### What needs to be done
Restate verbatim the span of lines below between the line with "with empty/invalid values." and the line with "#### 1.3 Hardcoded Assumptions", including those two lines, and only that span.

= = =

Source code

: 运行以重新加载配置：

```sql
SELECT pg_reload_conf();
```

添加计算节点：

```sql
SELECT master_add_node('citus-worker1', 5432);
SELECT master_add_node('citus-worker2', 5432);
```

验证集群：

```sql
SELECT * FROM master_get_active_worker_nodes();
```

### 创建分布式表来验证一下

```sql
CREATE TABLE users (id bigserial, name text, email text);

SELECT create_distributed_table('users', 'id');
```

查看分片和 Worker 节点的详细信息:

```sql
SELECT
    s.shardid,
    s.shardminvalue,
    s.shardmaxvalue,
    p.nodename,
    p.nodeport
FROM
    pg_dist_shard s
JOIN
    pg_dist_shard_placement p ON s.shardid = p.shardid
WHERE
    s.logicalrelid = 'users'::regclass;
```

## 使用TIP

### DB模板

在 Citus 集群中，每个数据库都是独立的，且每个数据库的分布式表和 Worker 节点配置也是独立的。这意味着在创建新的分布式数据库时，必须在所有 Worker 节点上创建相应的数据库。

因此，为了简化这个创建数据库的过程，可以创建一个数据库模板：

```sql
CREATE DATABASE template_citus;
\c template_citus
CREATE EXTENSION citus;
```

= = =

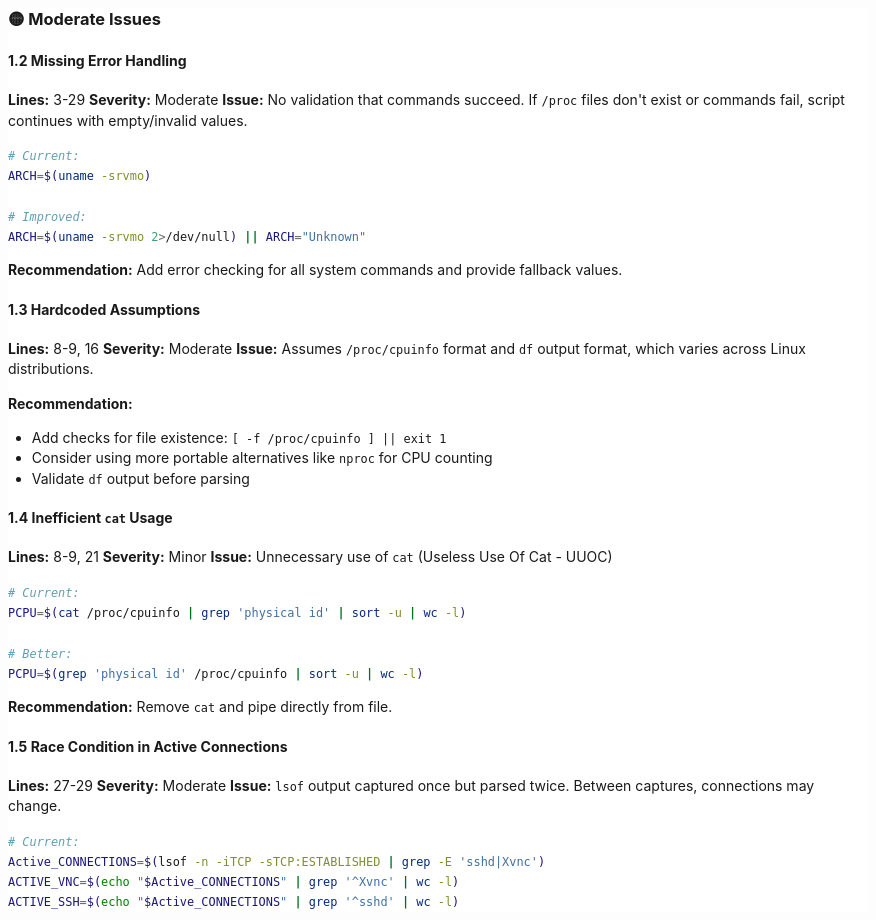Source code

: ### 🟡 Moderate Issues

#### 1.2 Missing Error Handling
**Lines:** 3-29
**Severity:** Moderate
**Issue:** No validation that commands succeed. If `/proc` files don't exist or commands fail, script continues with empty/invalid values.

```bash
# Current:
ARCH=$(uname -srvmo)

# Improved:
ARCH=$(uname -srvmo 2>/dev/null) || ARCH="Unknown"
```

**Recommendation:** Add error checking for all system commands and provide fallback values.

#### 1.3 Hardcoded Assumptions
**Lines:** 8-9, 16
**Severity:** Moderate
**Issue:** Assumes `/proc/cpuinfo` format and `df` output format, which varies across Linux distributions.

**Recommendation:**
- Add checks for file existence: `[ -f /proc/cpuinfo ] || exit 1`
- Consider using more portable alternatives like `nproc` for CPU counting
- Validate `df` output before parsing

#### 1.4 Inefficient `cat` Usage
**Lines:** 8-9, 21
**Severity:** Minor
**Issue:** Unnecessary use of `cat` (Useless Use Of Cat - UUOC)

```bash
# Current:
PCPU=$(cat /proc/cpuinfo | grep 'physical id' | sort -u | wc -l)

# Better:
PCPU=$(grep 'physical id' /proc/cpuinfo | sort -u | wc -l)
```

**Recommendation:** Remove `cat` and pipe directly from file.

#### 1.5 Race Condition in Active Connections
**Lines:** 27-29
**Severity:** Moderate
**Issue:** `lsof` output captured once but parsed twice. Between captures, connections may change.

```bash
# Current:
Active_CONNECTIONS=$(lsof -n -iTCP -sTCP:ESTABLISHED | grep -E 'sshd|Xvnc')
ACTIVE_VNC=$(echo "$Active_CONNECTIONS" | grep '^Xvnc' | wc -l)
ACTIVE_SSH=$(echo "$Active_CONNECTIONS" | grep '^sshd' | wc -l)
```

= = =

### Task output
**Issue:** No validation that commands succeed. If `/proc` files don't exist or commands fail, script continues with empty/invalid values.

```bash
# Current:
ARCH=$(uname -srvmo)

# Improved:
ARCH=$(uname -srvmo 2>/dev/null) || ARCH="Unknown"
```

**Recommendation:** Add error checking for all system commands and provide fallback values.

#### 1.3 Hardcoded Assumptions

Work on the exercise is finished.